- Instructions to follow: Nothing but the text of the records belongs in your answer: repeat all of it exactly and leave out the images.

- Supplied data:

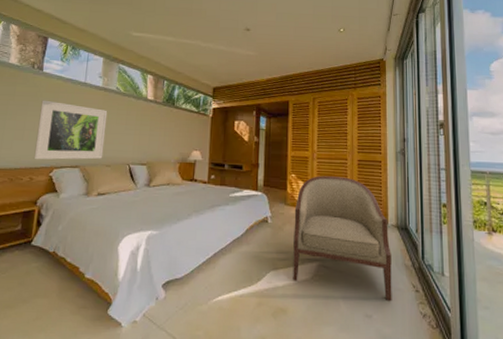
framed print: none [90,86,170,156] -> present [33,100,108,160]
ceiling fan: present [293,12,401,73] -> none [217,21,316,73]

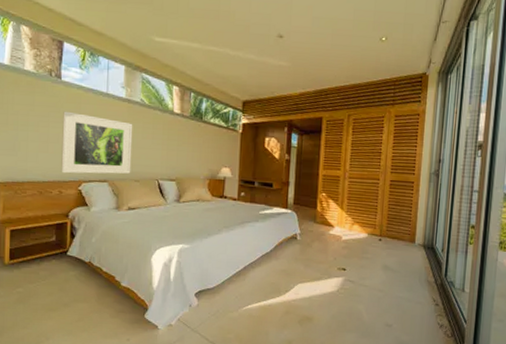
chair: present [293,176,393,302] -> none [319,195,417,313]

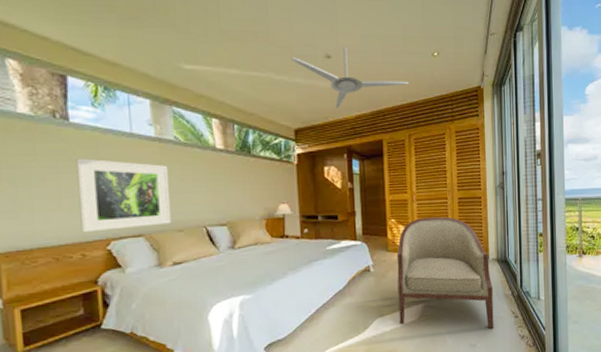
ceiling fan: none [247,27,354,86] -> present [291,46,409,109]
chair: none [319,195,417,313] -> present [396,216,494,330]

- Task response:
framed print: none [90,86,170,156] -> present [33,100,108,160]
ceiling fan: present [293,12,401,73] -> none [217,21,316,73]

chair: present [293,176,393,302] -> none [319,195,417,313]

ceiling fan: none [247,27,354,86] -> present [291,46,409,109]
chair: none [319,195,417,313] -> present [396,216,494,330]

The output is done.